STUDY TEXT.

Personal information
- Date of birth: 18 December 1998 (age 27)
- Place of birth: Quimperlé, France
- Height: 1.90 m (6 ft 3 in)
- Position: Defender

Team information
- Current team: Sion
- Number: 5

Youth career
- Fleur de Genêt Bannalec
- 2015–2016: Rennes
- 2016–2017: Changé
- 2017–2018: Vannes

Senior career*
- Years: Team / Apps / (Gls)
- 2018–2019: Quimperlé
- 2019–2020: Plouzané AC / 24 / (0)
- 2020–2021: Plabennec / 24 / (1)
- 2021–2022: Brest II / 19 / (2)
- 2022–2024: Pau / 25 / (0)
- 2022–2024: Pau II / 8 / (0)
- 2024–: Sion / 48 / (1)

= Noé Sow =

French footballer (born 1998)

Noé Sow (born 18 December 1998) is a French professional footballer who plays as a defender for Swiss club Sion.

== Professional career ==
On 26 June 2020, Sow signed his first professional contract with Pau FC. Sow made his professional debut with Pau in a 0-4 Ligue 2 loss to EA Guingamp on 30 July 2022.

On 11 July 2024, Sow signed a one-season contract with Sion in Switzerland, with an option to extend.

== Personal life ==
Born in France, Sow holds French and Senegalese nationalities.

INFORMATION SHOWN.

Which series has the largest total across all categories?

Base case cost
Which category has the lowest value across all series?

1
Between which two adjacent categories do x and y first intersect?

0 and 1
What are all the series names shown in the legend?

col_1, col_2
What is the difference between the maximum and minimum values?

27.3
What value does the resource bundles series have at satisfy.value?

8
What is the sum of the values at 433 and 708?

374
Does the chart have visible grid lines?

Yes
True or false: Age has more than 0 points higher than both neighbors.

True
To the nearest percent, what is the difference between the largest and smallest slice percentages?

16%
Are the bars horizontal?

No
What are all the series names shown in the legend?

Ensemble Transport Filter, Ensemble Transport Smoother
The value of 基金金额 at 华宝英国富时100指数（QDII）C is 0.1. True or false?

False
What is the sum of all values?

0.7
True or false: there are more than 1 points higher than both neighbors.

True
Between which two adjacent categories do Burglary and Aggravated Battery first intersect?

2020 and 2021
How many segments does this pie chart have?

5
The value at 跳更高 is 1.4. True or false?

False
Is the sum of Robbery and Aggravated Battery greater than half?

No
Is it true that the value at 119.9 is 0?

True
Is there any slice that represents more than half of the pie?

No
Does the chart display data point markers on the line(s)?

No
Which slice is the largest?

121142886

WHAT THE EXERCISE ASKS.
Transcribe the Noé Sow profile above, starting with "- 2018–2019: Quimperlé" and going on through "Pau II / 8 / (0)".

EXERCISE OUTPUT.
- 2018–2019: Quimperlé
- 2019–2020: Plouzané AC / 24 / (0)
- 2020–2021: Plabennec / 24 / (1)
- 2021–2022: Brest II / 19 / (2)
- 2022–2024: Pau / 25 / (0)
- 2022–2024: Pau II / 8 / (0)